Assignment: The required output is the exact sequence of lines from the line holding "Page size: 2001x1125." to the end of the records, inclusive.

Data for the task:
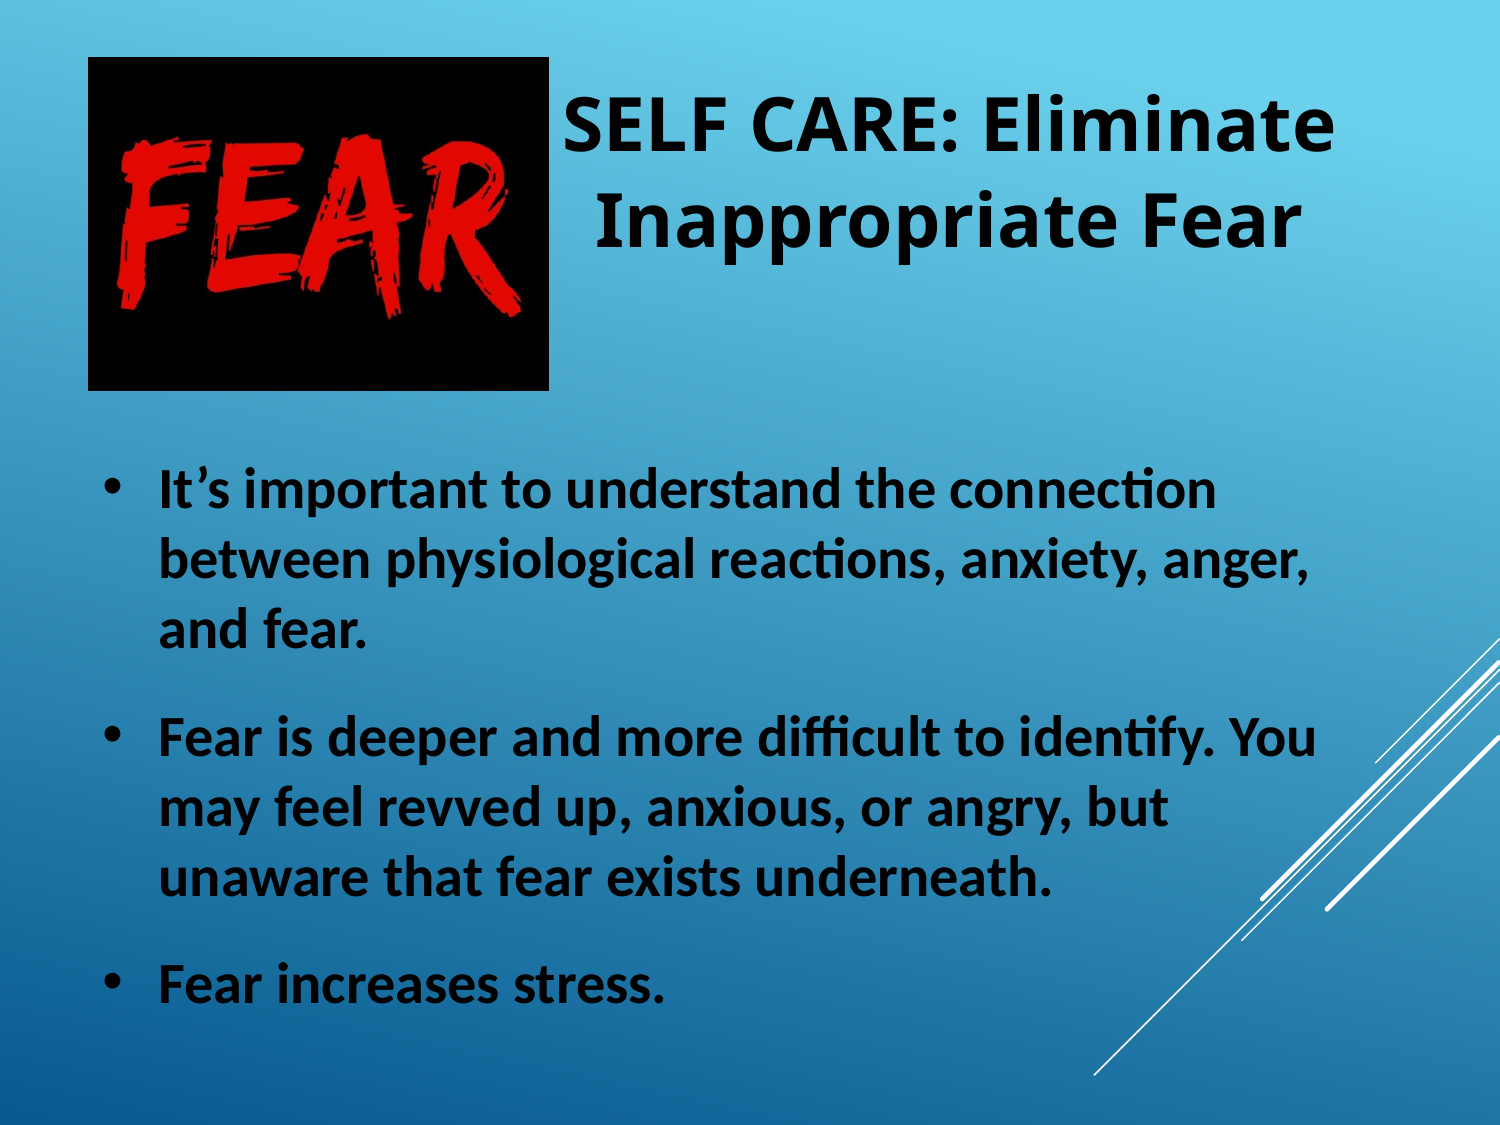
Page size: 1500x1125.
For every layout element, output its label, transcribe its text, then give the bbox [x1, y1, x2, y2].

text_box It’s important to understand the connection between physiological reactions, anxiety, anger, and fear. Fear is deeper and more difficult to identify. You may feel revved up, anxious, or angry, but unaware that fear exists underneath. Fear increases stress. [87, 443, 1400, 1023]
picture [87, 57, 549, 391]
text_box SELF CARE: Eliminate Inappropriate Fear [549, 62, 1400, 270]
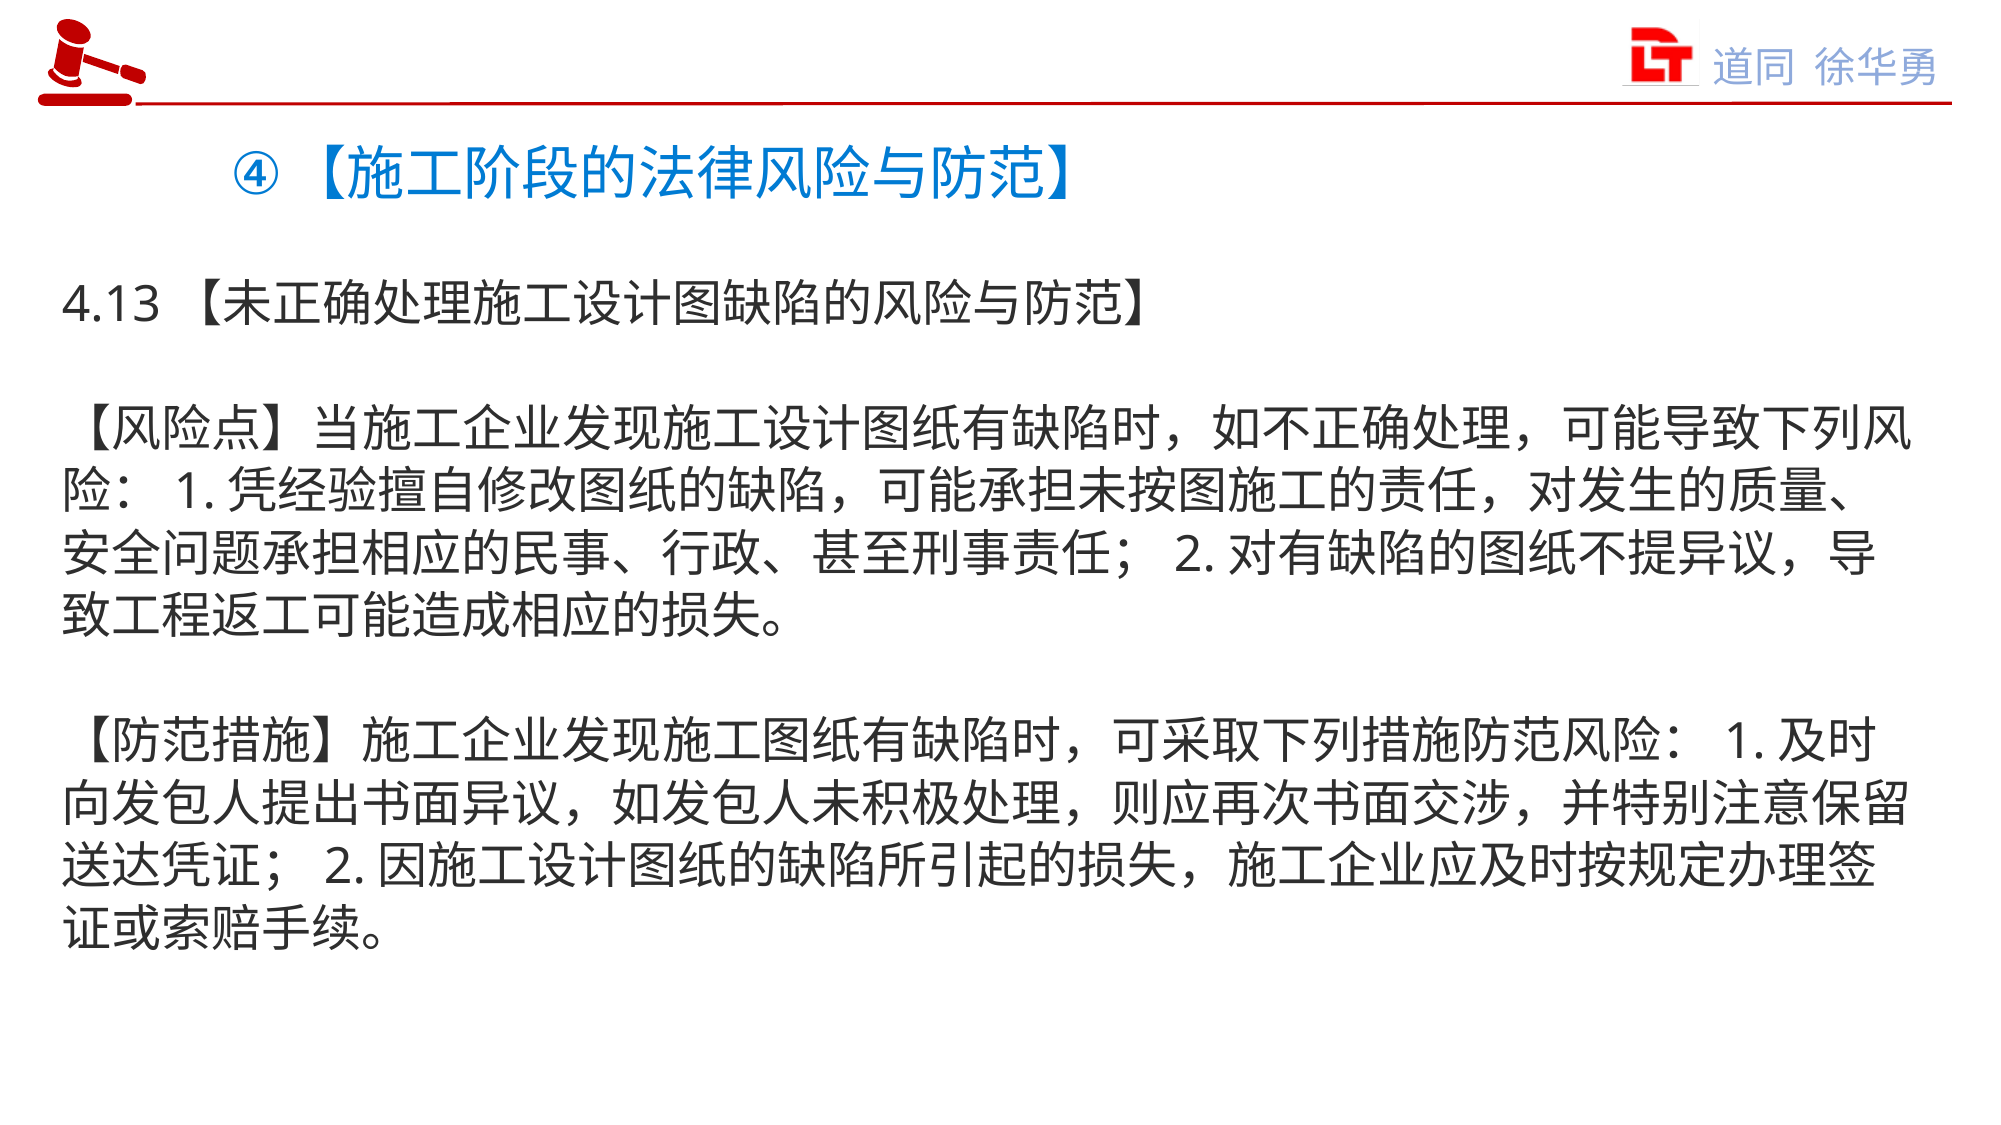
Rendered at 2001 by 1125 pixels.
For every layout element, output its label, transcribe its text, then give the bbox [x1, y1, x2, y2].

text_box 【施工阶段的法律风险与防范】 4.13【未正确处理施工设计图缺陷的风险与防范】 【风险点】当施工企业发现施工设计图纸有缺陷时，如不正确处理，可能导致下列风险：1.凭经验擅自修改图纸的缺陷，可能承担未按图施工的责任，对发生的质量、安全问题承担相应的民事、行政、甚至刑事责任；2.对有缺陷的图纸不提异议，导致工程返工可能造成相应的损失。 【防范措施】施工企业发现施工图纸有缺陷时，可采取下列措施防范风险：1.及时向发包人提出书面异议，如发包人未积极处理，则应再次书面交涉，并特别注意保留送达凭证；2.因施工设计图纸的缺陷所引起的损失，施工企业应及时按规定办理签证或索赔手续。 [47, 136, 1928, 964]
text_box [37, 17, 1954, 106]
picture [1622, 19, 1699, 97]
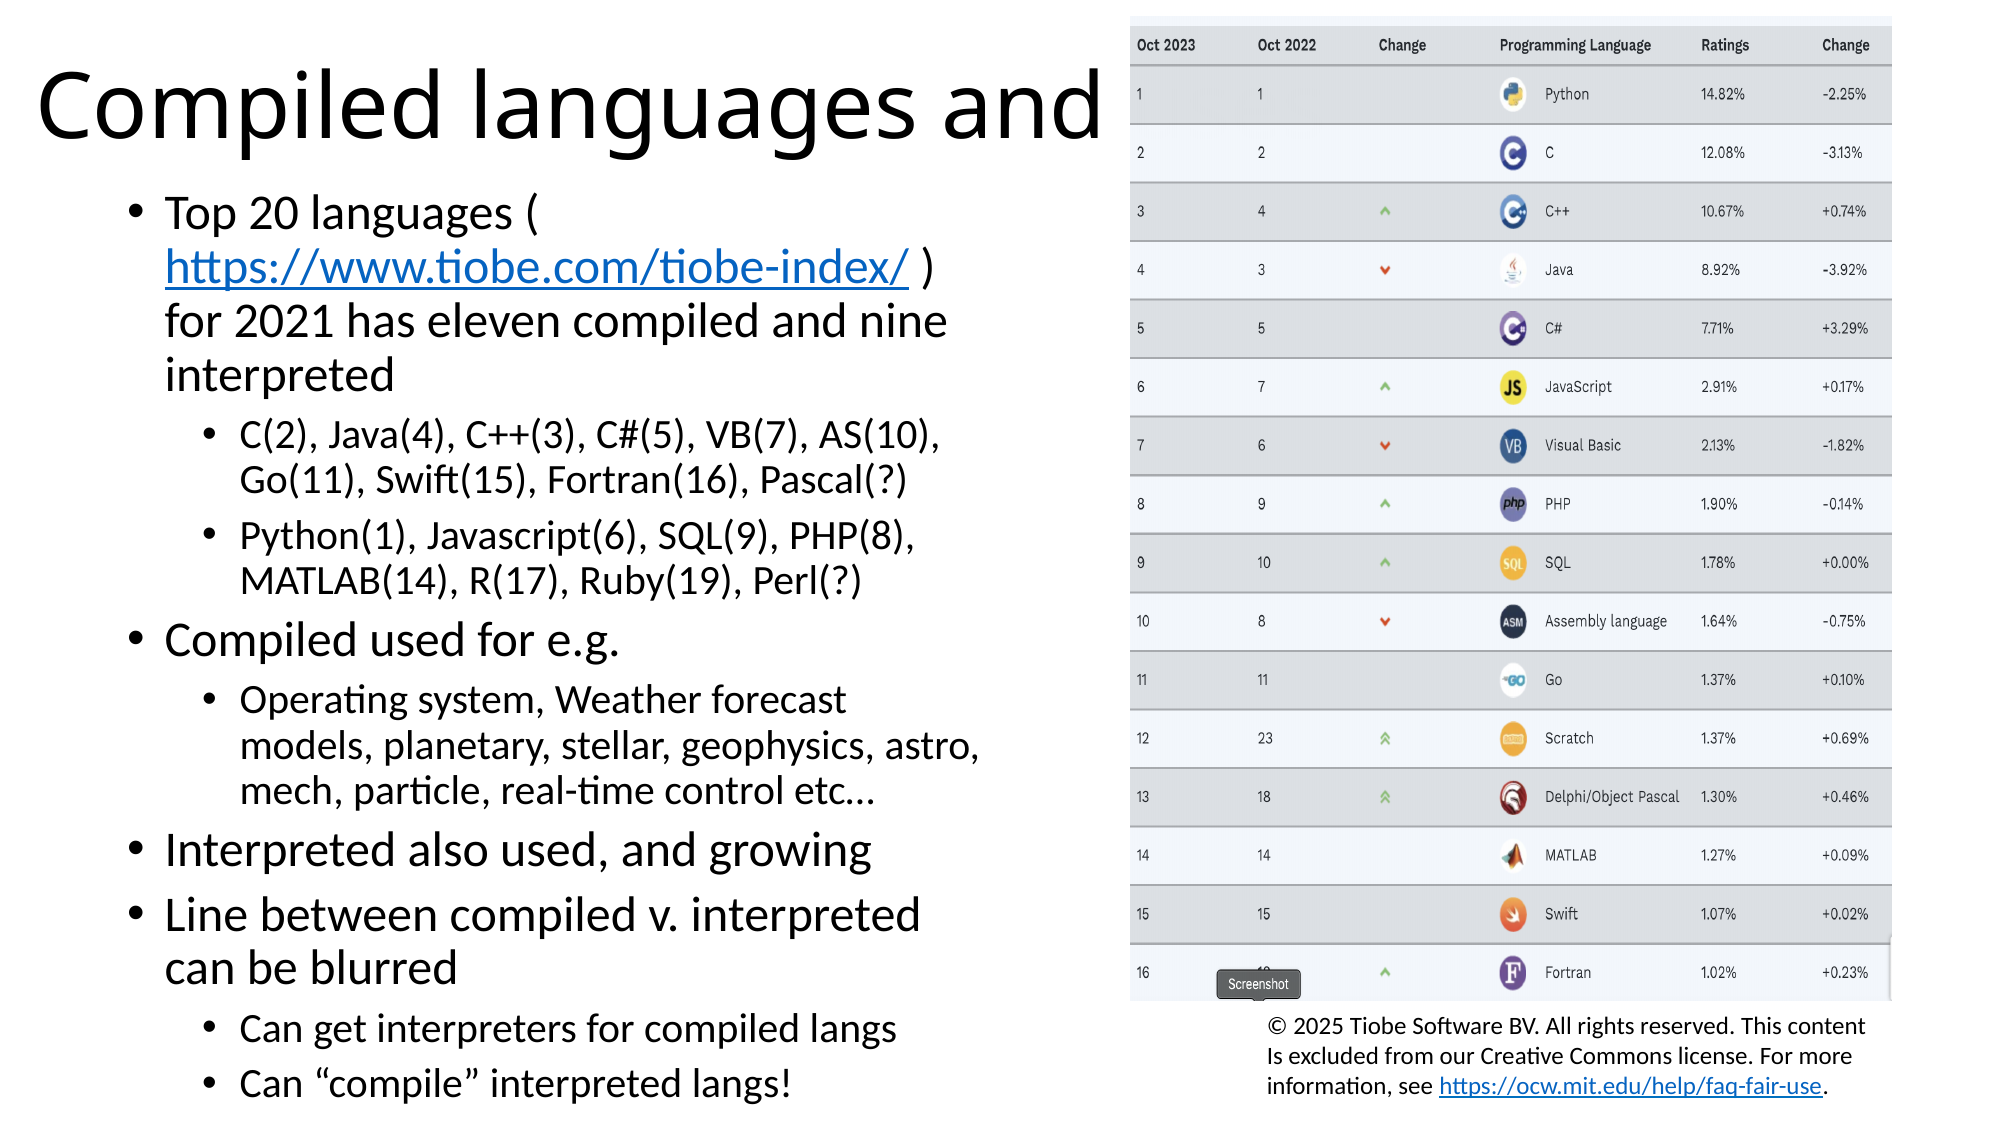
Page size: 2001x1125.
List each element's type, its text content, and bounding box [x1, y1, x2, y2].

Result of this task:
Page size: 2001x1125.
List each element's type, its text content, and bounding box [x1, y1, x2, y2].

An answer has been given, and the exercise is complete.